Dennis R. BURTON, The Scripps Research Institute, La Jolla, USA and Ragon Institute of MGH, MIT and Harvard, Charlestown, USA
“Classical strategies in HIV vaccine design have failed and alternate approaches based on understanding the interaction of the virus with broadly neutralizing antibodies are beginning to reveal their potential.”
Dennis Burton is Professor of Immunology and Microbiology at the Scripps Research Institute in La Jolla, California; Member of the Steering Committee of the Ragon Institute of MGH, MIT and Harvard; Scientific Director of the Neutralizing Antibody Consortium of the International AIDS Vaccine Initiative and Director of the NIH Center for HIV/AIDS Vaccine Immunology and Immunogen Discovery at The Scripps Research Institute.

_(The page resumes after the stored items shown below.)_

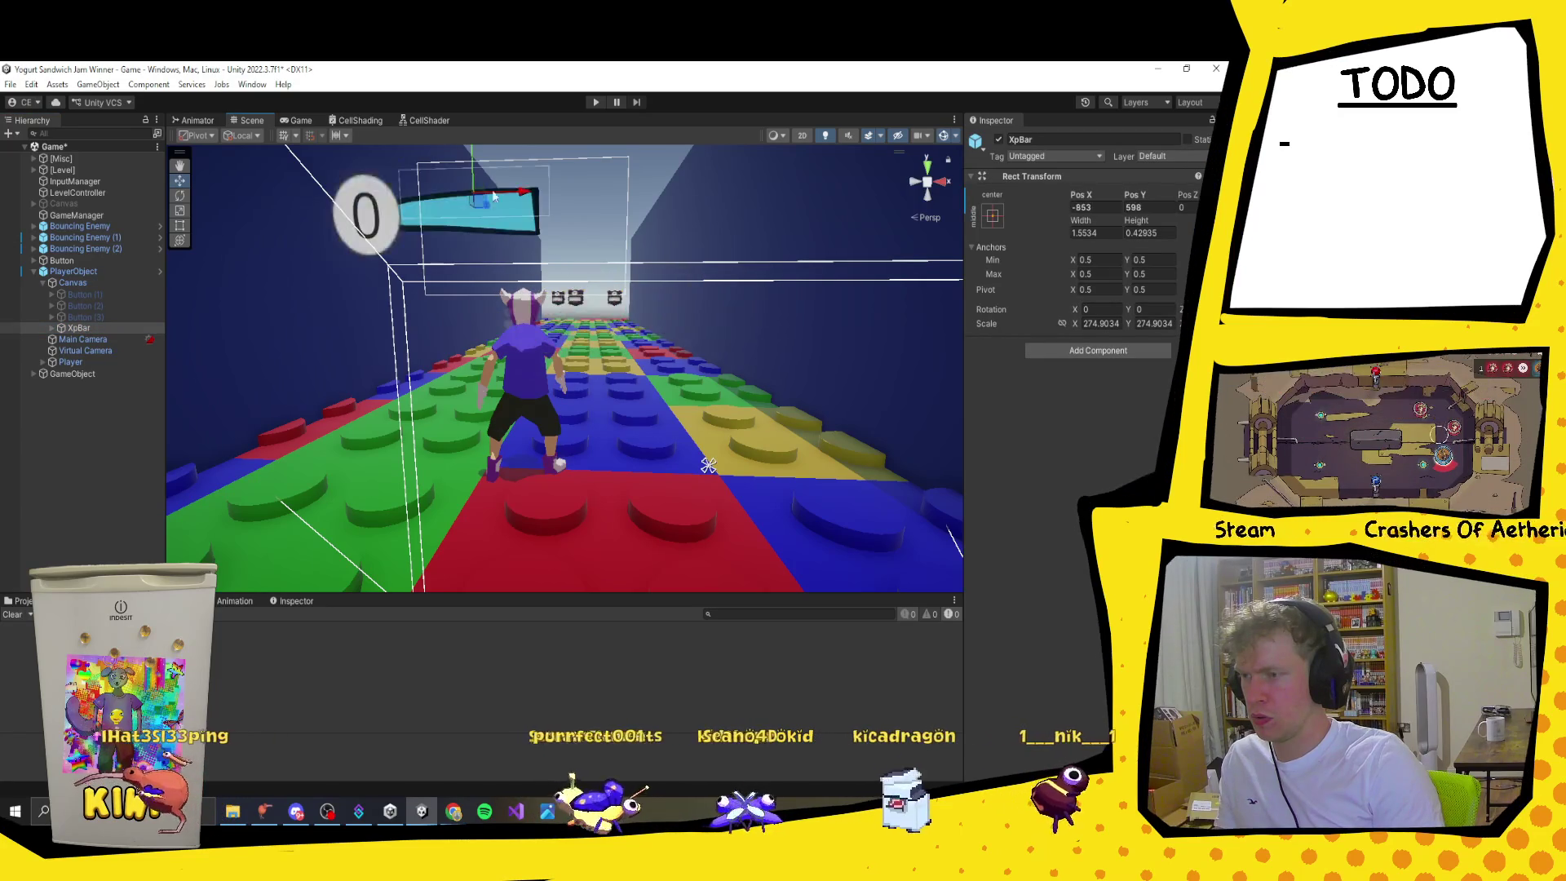
{"action": "left_click", "coordinate": [51, 328]}
{"action": "left_click", "coordinate": [99, 338]}
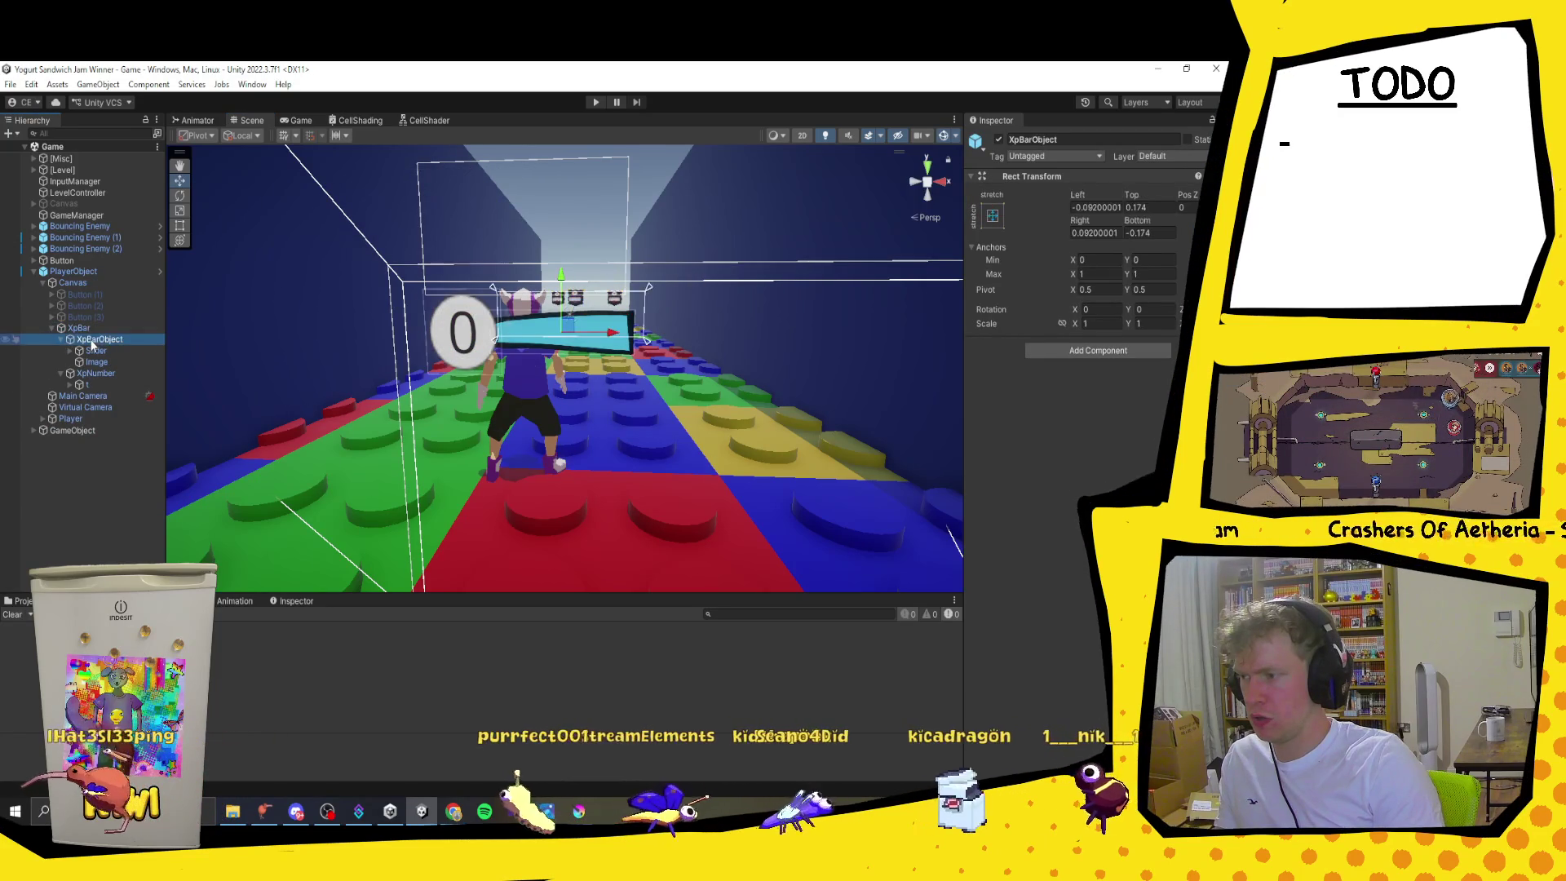
{"action": "left_click_drag", "start_coordinate": [568, 325], "coordinate": [575, 322]}
{"action": "key", "text": "ctrl+z"}
{"action": "key", "text": "t"}
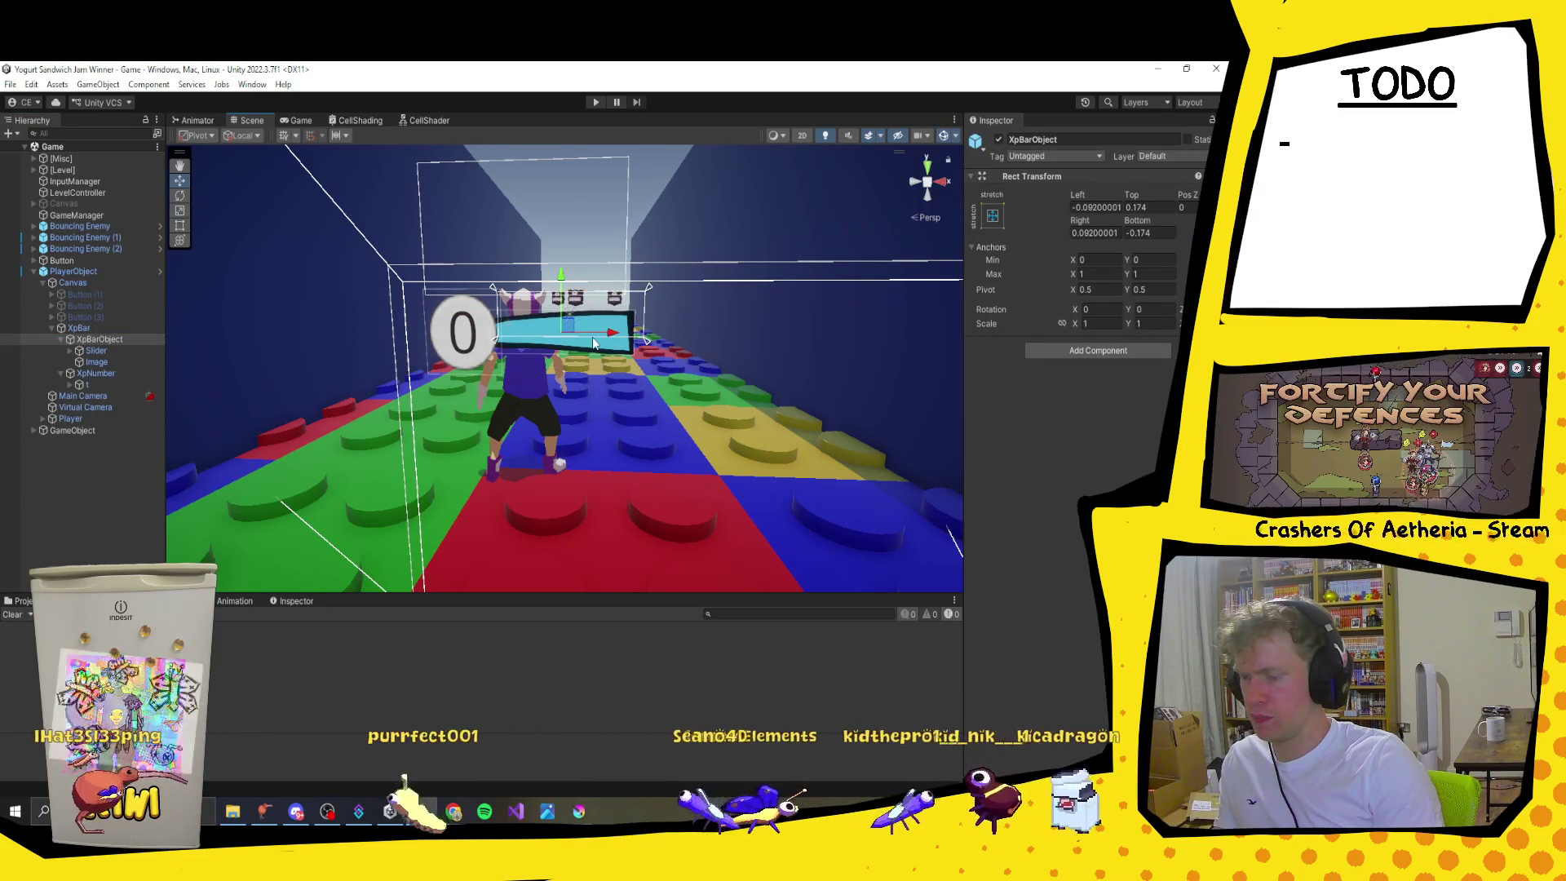
{"action": "left_click_drag", "start_coordinate": [632, 321], "coordinate": [580, 334]}
{"action": "left_click", "coordinate": [96, 350]}
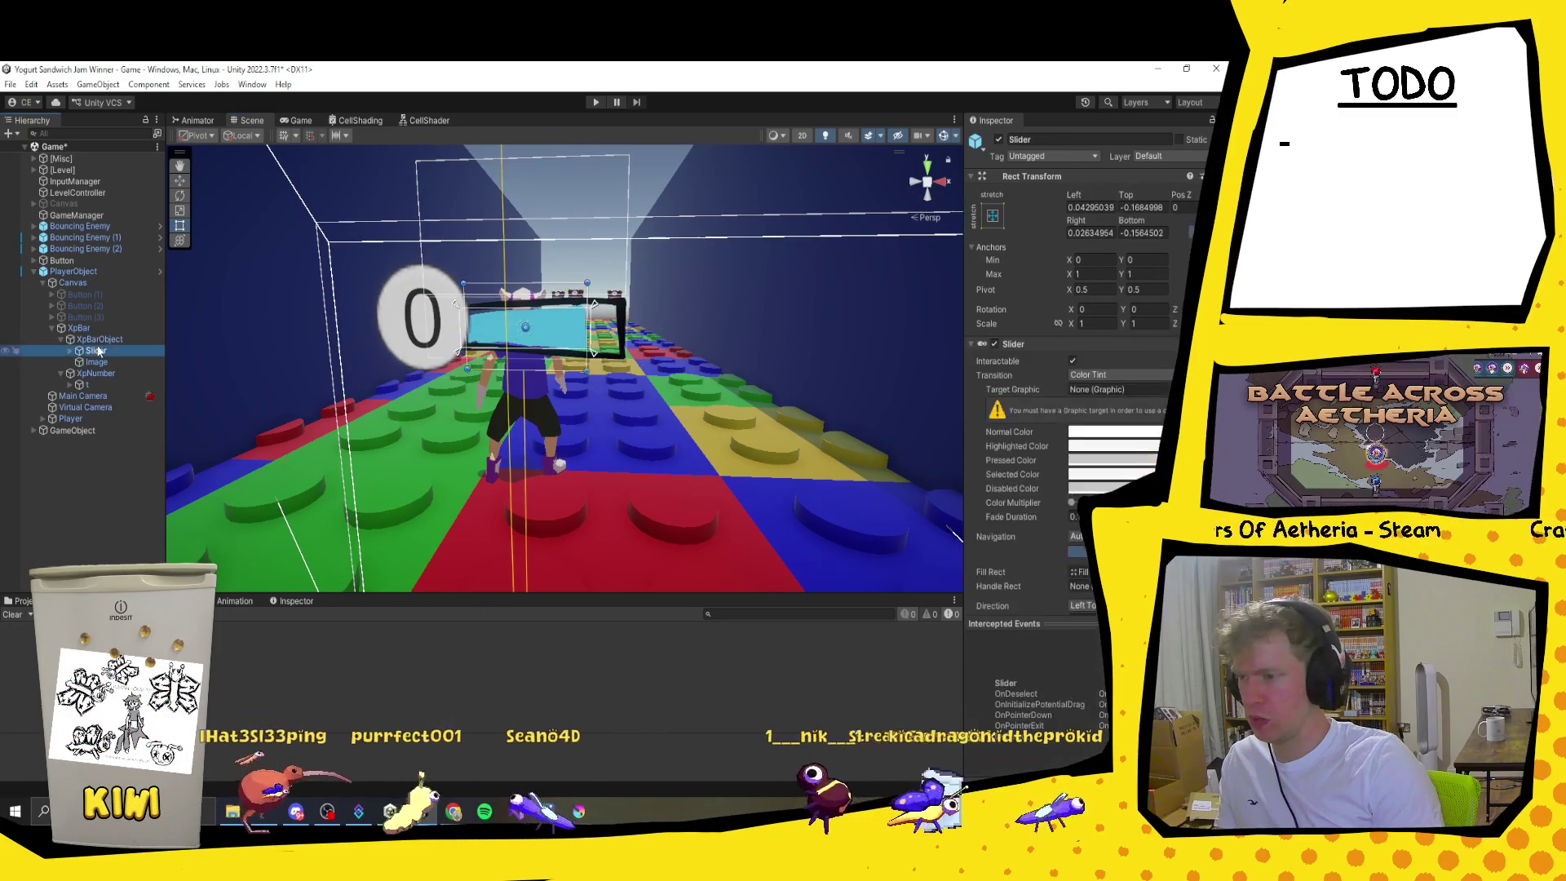
Step: Stretch the slider's Background outward, up-right and downward so it fills the black frame
{"action": "left_click", "coordinate": [70, 350]}
{"action": "left_click", "coordinate": [114, 361]}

He received a B.A. degree in Chemistry from the University of Oxford and a Ph.D. degree in nuclear magnetic resonance in biology from the University of Lund, Sweden. His early work focused on understanding antibody effector function and he was one of the co-discoverers of the complement and Fc receptor binding sites on immunoglobulin G.
At Scripps, Burton described the first recombinant antibodies isolated from phage libraries in the laboratory of Richard Lerner. In his own laboratory, he pioneered the isolation of human antibodies from immune donors, most notably from a variety of viral infections including HIV, HCV, RSV and Ebola virus. For HIV, he defined many of the anti-viral activities of human antibodies in vitro and in vivo. He also helped describe the structural basis for neutralization by several prototype broadly neutralizing antibodies together with Ian Wilson. He was an early champion of the rational vaccine design approach to highly variable and difficult pathogens such as HIV, HCV and influenza virus.
More recently, Burton has been at the forefront of generating novel highly potent broadly neutralizing antibodies to HIV that are re-invigorating the attempts to design an HIV vaccine via rational structure-based strategies.
He is a Fellow of the American Academy of Microbiology, was a Jenner Fellow of the Lister Institute of Preventive Medicine, has received two NIH Merit awards and has given several named lectures including the Bernard Fields Lecture of the Conference on Retroviruses and Opportunistic Infections (CROI).